__Yapılacak işler__:
• A. Korkular üzerine yazıda "Çünkü korku, beynimizde" ile "örneklerinden bir tanesidir." arasındaki bölümü, bu iki kısım da dahil olmak üzere yeniden yazın. Bunu yaparken "zihnin" ifadesini "aklın" olarak değiştirin.
• B. Korkular üzerine yazının devamını, son cümlesinin ardından başlayarak yazın.

__Okunacak metin__:
........
Korkularınız sizden korksun (2)
Ters çaba yasasını daha önce duymuş muydunuz?
Bunun en bilinen ve ilk akla gelen örneği bataklıktan çıkmak için çırpınmaktır. Çaba ne denli çok olursa batış da o denli hızlanır.
Hangi konu olursa olsun, güncelimizde olan şey kendini var eder. Bunu da halk arasında en sık “korktuğum başıma geldi” söyleminde duyarız.
Çünkü korku, beynimizde hem güncel, hem de yoğunsa, onun gerçekleşmesi de kaçınılmazdır. Olmasını istemediğimiz bir şeyi ne kadar düşünürsek bu onu yok etmez, aksine var eder. Çünkü zihnin odağı o şeyin varlığına hizmet eder. Bu da ters çaba kuralının örneklerinden bir tanesidir.
Korkularımızın farkına varırsak eğer, bazılarını eleyip bazılarını da cesaretle değiştirip iyiliğe, güzelliğe yoğunlaştığımızda korkularımız değil, sevdiklerimiz başımıza gelir.
Geçen hafta genel giriş yaptığımız korku konusuna kaldığımız yerden devam edelim…
ALARMLARI FARKET
Korktuğunuz şey ile karşılaştığınızda ya da doğrudan yaşadığınızda aşağıdaki belirttiğim ihtimallerden en az birkaçını görebilirsiniz.
........
__Verilen malzeme__:

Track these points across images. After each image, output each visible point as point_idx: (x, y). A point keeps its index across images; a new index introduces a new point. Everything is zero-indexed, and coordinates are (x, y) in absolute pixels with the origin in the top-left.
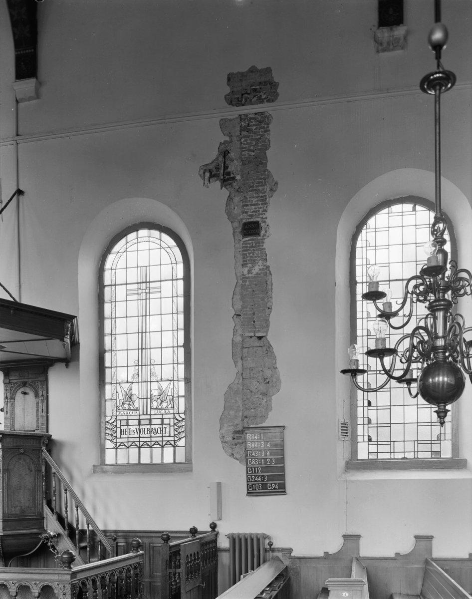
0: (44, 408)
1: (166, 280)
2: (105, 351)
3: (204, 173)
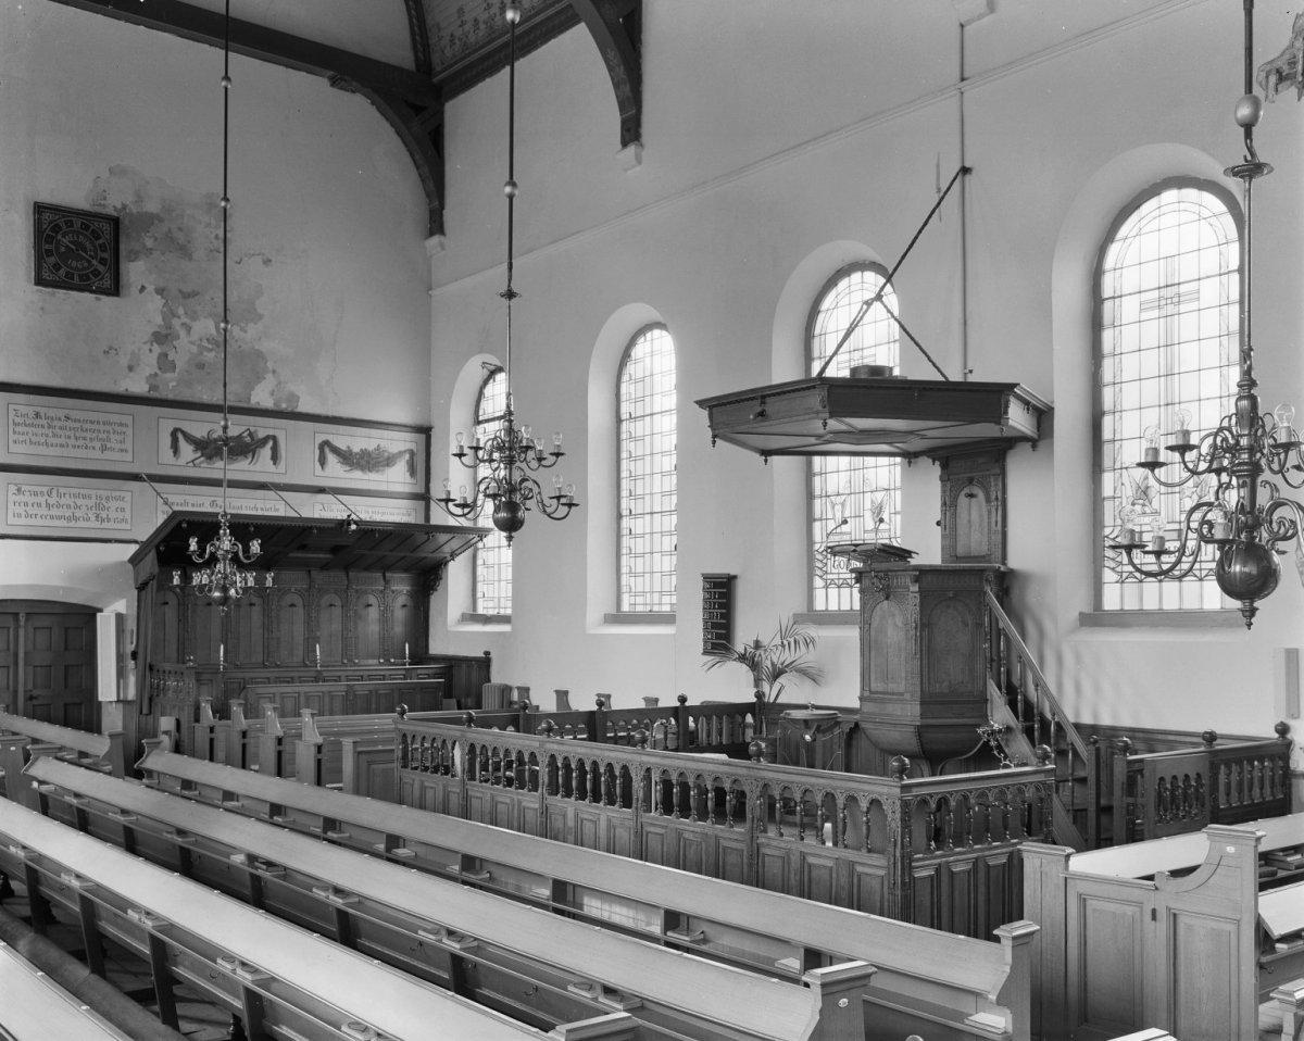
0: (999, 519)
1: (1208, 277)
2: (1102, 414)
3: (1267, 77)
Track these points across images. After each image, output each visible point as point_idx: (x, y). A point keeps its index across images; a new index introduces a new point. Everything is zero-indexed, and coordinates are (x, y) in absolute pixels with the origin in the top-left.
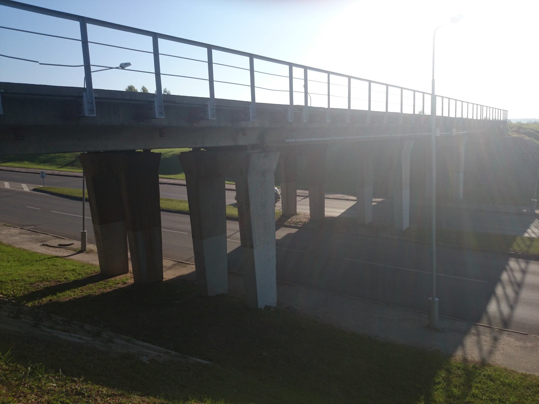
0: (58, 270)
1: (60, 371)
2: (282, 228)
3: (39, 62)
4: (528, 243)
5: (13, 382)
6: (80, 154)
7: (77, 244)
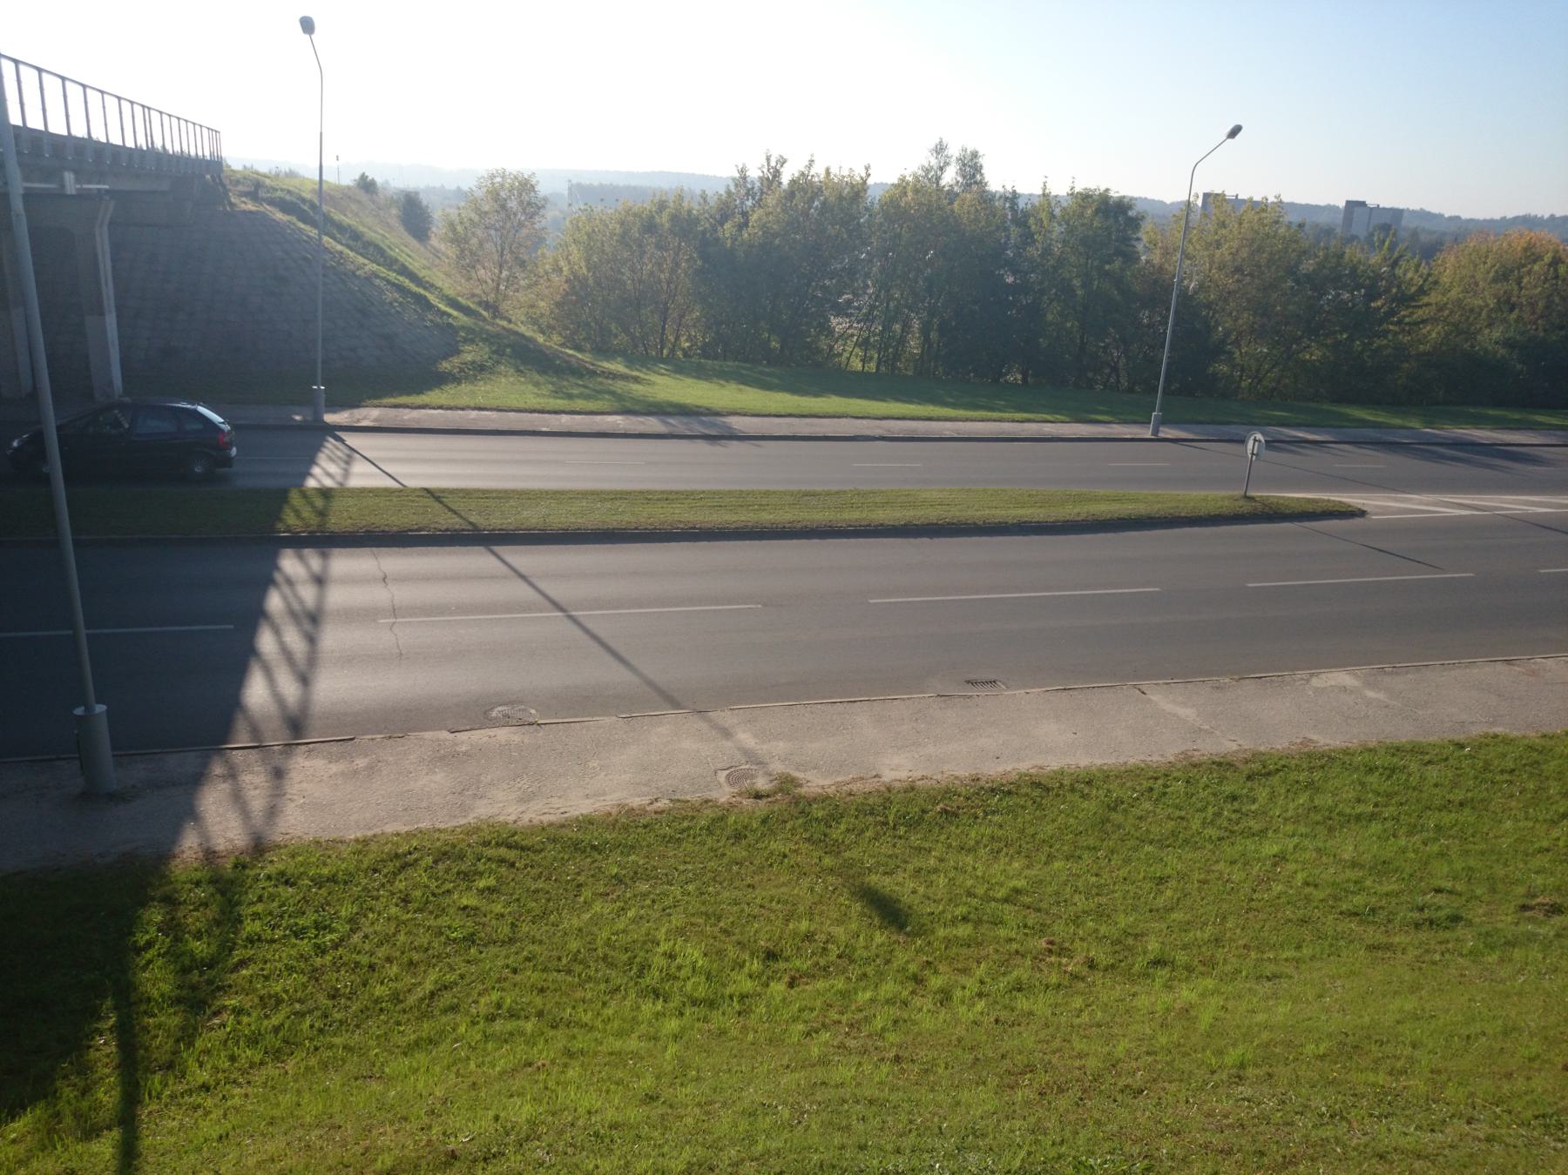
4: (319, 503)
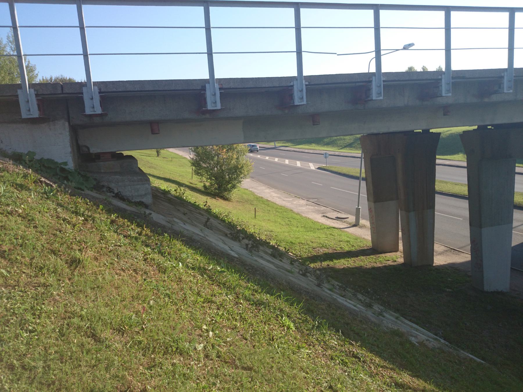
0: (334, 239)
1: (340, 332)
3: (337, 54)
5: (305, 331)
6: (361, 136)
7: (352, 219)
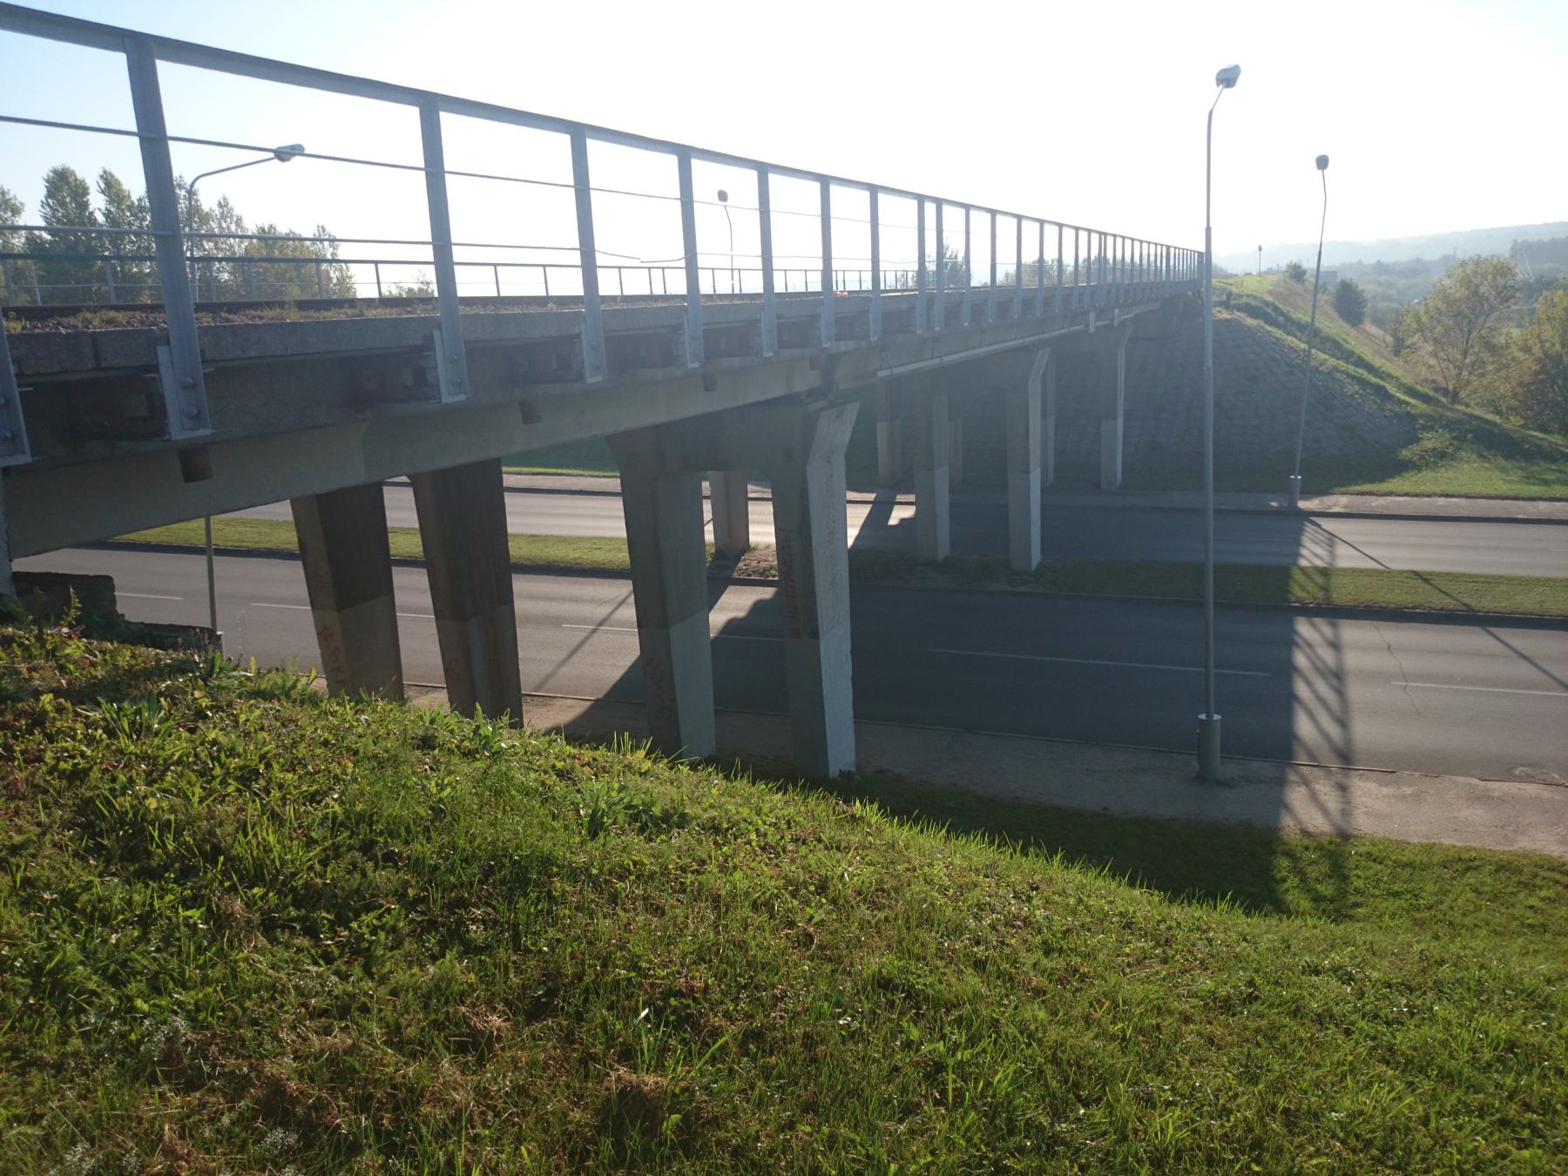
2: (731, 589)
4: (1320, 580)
........
__Sonuçlar__:
• A.
Çünkü korku, beynimizde hem güncel, hem de yoğunsa, onun gerçekleşmesi de kaçınılmazdır. Olmasını istemediğimiz bir şeyi ne kadar düşünürsek bu onu yok etmez, aksine var eder. Çünkü aklın odağı o şeyin varlığına hizmet eder. Bu da ters çaba kuralının örneklerinden bir tanesidir.

• B.
Terleme
Kalp atışının hızlanması
Nefes almada zorluk çekme
Güçsüz hissetme
Bayılacak gibi hissetme
Kaçma hissi
Eğer bunları yaşamaya başladıysanız o zaman vücudunuzun verdiği alarmları fark etmeli ve hemen orada bir adım geri çekilip kendinizi dinlemelisiniz. Neden korkuyorum, diye kendinize sormalı ve samimi yanıtlarla tıpkı bir dedektif gibi kendi içinize doğru yolculuğa koyulmalısınız.
Nasıl mı?
Örneğin… Maaşlı çalışan, ayrılmak istediği halde işini bırakamayan birini ele alalım. Yaptığı işten şikâyet etse de her gün düzenli gitmeyi, memnun olmadığı halde vazifesini yerine getirmeyi sürdüren bu kimselere neden bu duruma katlandıklarını sorduğumda, birçoğu işsiz kalmaktan korktuklarını söylüyor. Kabul! Bu kaygıyı taşımalarını anlayabiliyorum. İşsiz kaldıklarında en kötü ne olabileceğini sorduğumda ise evin, çocuklarının geçimini sağlayamayacaklarını dile getiriyorlar. Peki, bunu sağlayamazsanız en kötü ne olabilir, diyorum. Ortada kalırlar, diyorlar. Elbette kalmasınlar… Amacım derinde yatan gerçeği görünür kılmak olduğundan bu defa, ortada kalırlarsa en kötü ne olabilir, diye soruyorum; bir babaya çocuklarını ortada bırakmak yakışmaz yanıtını alıyorum.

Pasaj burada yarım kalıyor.